Fernau has continued to stay involved with Camp Rainbow and is program director for the summer overnight camp. He says some of his closest friends are fellow campers whose weddings he has attended.

“As Allen Brockman says: ‘We come as individuals and we leave as a family,’ ” Fernau said.

Heather Bachman, a breast cancer survivor who was diagnosed at age 39, has heard Allen say that many times. As executive director of Camp Rainbow, she has seen the Brockmans cope with the highs and lows of children with cancer and the reality that not all of them make it to adulthood.

“Allen and Ronnie know the families and know the children,” Bachman said. “Even to this day, they send a note of condolence to every single family themselves, outside of what Camp Rainbow does officially. They go to the funeral or wake or service or whatever the family’s wishes are for every camper, even today. Allen’s saying that ‘You come as individuals and you leave as a family’ is something they really take to heart.”

Like Fernau, a large number of former campers come back to volunteer as counselors and staff members year after year. A few survivors have even returned to serve as camp doctors and nurses.

Bachman said: “You are talking about people who are willing to take off work, sometimes travel long distances to get here and roll up their sleeves to help. These are long hours, it’s really hot and a lot of the work is not fun. Yet these people come back year after year because Ronnie and Allen created this community that is really special and really important to so many people.”

The communities they have built extend beyond Camp Rainbow. Allen was a founding board member and president of Friends of Kids with Cancer, which provides educational and recreational programs for children with cancer. Its executive director, Brandy Bimslager, says of him: “You can tell how passionate he is about these kids just by meeting him. He’s always been a strong voice and advocate for the kids and what they need to get through this devastating journey.”

Ronnie, who had a long career working at Congregation Shaare Emeth, also served as director of youth activities for the Midwest Council Region of the Union of Reform Judaism; as NFTY director for the Missouri Valley Federation of Temple Youth; and on  the boards of the Brodsky Library Commission, Jewish Fund for Human Needs and KidSmart.

This past summer, when it was clear that in-person camps could not be held because of the pandemic, Camp Rainbow went virtual. About 250 campers received a box filled with all kinds of activities, then joined daily Zoom calls to participate in those activities with volunteer counselors and staff.

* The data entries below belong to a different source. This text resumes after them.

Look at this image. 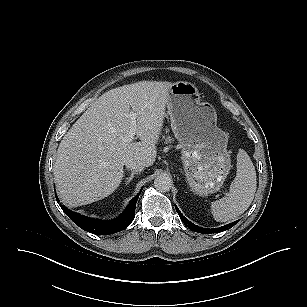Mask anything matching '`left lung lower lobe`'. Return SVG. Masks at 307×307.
Returning <instances> with one entry per match:
<instances>
[{"label":"left lung lower lobe","mask_w":307,"mask_h":307,"mask_svg":"<svg viewBox=\"0 0 307 307\" xmlns=\"http://www.w3.org/2000/svg\"><path fill=\"white\" fill-rule=\"evenodd\" d=\"M177 213L179 214L180 219L182 220V222L192 231L194 232H199V233H205V234H211V233H220L223 231H226L230 228H232L236 223L239 222V220L234 221L230 224H227L225 226L219 227V228H212V229H206L203 227H199L195 224H193L192 222H190L187 218H185L182 213L180 212V210L177 208V206H175Z\"/></svg>","instance_id":"1"}]
</instances>
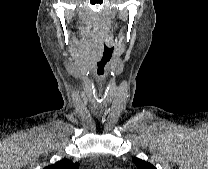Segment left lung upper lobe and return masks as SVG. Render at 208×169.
<instances>
[{
  "instance_id": "left-lung-upper-lobe-1",
  "label": "left lung upper lobe",
  "mask_w": 208,
  "mask_h": 169,
  "mask_svg": "<svg viewBox=\"0 0 208 169\" xmlns=\"http://www.w3.org/2000/svg\"><path fill=\"white\" fill-rule=\"evenodd\" d=\"M133 162L138 169H156L151 163L141 160L139 158L133 157Z\"/></svg>"
}]
</instances>
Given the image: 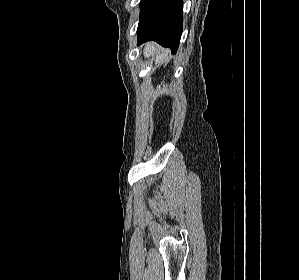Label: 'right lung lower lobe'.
Instances as JSON below:
<instances>
[{"label": "right lung lower lobe", "instance_id": "98d812e1", "mask_svg": "<svg viewBox=\"0 0 299 280\" xmlns=\"http://www.w3.org/2000/svg\"><path fill=\"white\" fill-rule=\"evenodd\" d=\"M140 5L137 45L154 40L176 53L182 34V0H141Z\"/></svg>", "mask_w": 299, "mask_h": 280}]
</instances>
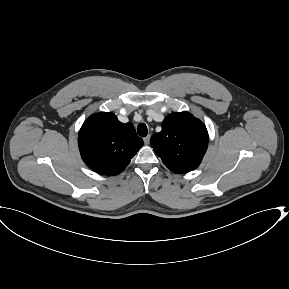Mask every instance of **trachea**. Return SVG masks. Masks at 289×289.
I'll return each mask as SVG.
<instances>
[{
    "label": "trachea",
    "instance_id": "trachea-1",
    "mask_svg": "<svg viewBox=\"0 0 289 289\" xmlns=\"http://www.w3.org/2000/svg\"><path fill=\"white\" fill-rule=\"evenodd\" d=\"M137 133L141 137H145L148 133V129L145 123H140L137 127Z\"/></svg>",
    "mask_w": 289,
    "mask_h": 289
}]
</instances>
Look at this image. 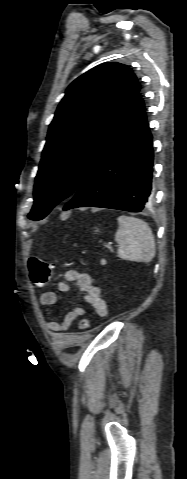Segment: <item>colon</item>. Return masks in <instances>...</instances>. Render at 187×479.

“One of those activities was a dance party,” said Penny Cutrell, board president of Camp Rainbow Foundation. “On the Zoom, we see the Brockmans dancing at their house, having fun and smiling.”

She said that although the Brockmans are in their 70s and retired, they still exude unbridled enthusiasm and joy for anything to do with Camp Rainbow.

Added Dr. Bergamini: “Camp Rainbow becomes the focus of a wonderful experience that these kids will relive in their minds when they are having a bad day. It creates a positive memory during a tumultuous time in a child’s life.”